養護施設を見学して
里親登録のための研修では、施設での実習がありました。そのとき初めて児童養護施設を訪問したのですが、抱いていたイメージとはまるで違いました。薄暗いコンクリート造りの建物の大部屋に、子どもたちが暮らしているイメージだったのですが、実際は、とても明るい建物に、5~6人程度の少人数制の空間(ユニット)があって、基本はその単位で生活をしています。部屋は1人もしくは2人部屋です。ユニット毎にキッチンやお風呂、トイレがあります。特に驚いたのは、キッチンが対面式だったこと。職員が食事を作る時に、児童の様子を見ながら調理できることが目的だそうです。これって、まさに家庭における理想形ですよね。つまり、食堂で一斉に食事をとっているのではないのです。基本は担当の職員がユニット毎に配膳して、同じテーブルで食べます。少し兄弟の多い家族のようです。もちろん、栄養士が献立を考えますから、バランスもバッチリ。また、TVゲームをしている子もいます。携帯を持っている高校生もいます。塾にも通って希望する学校を目指すことができます。私学にだって通えます。
ここで自分に対する疑問が湧くのです。施設よりも家庭での養育がベストなんて、本当に言えるのか?ということです。施設の食事はプロが栄養のバランスを考えています。食事、入浴、勉強、TVゲーム、就寝、起床の時間も規則正しいです。授業料が高い私立高校にも頑張って勉強して合格すれば通えます。慈善団体や企業からプロ野球やJリーグ、演劇の招待もあります。クリスマスのは山ほどケーキの寄付があります。キャンプやハイキングなどもあります。一方、一般家庭を見た場合、これらが親の仕事の関係から、教育の方針から、時間的、経済的理由から、できないことも多いのではないでしょうか。
「施設=悪」だなんて、とても言えません。それ以上のものが家庭なら子どもに与えられるといえば、エゴになります。
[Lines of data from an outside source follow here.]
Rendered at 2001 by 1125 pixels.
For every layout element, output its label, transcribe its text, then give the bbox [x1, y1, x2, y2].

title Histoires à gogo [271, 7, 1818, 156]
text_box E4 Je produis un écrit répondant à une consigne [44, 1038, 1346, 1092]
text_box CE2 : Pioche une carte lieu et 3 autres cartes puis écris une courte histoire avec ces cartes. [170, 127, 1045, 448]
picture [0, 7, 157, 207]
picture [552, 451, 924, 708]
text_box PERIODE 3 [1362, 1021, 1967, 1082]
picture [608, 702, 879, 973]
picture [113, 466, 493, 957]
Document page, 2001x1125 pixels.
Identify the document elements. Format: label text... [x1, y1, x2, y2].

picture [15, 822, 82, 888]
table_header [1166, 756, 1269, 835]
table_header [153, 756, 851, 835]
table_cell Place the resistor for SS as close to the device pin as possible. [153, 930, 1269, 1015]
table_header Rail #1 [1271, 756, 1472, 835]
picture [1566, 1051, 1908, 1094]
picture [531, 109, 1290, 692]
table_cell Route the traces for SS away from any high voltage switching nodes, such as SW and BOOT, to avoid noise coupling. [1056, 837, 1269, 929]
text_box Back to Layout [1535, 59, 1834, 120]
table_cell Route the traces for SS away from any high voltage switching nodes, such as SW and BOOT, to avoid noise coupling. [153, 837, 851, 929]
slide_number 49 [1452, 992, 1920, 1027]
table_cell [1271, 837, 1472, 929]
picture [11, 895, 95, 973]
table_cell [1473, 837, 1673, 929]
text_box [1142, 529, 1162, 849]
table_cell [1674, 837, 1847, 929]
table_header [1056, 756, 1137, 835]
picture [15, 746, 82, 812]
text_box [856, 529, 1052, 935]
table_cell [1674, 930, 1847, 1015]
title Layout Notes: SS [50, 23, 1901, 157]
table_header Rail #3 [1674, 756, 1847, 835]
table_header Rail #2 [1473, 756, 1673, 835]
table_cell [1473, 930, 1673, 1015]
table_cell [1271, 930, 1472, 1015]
それでも私たち里親は、家庭での養育を目指すのです。その理由は、家庭でなければ享受できない家族の温かさがあると信じているから。それがなければ、施設で暮らす方が良い場合もあるはずです。お金の有無ではないと思います。お金持ちでなくても貧乏ながら施設より家庭の良さは、きっとあるはずです。里親には、一生をかけて育てる気概がなければ、養育を受け入れることで、その子にとって環境の低下になりかねないことを、自覚する必要があると思います。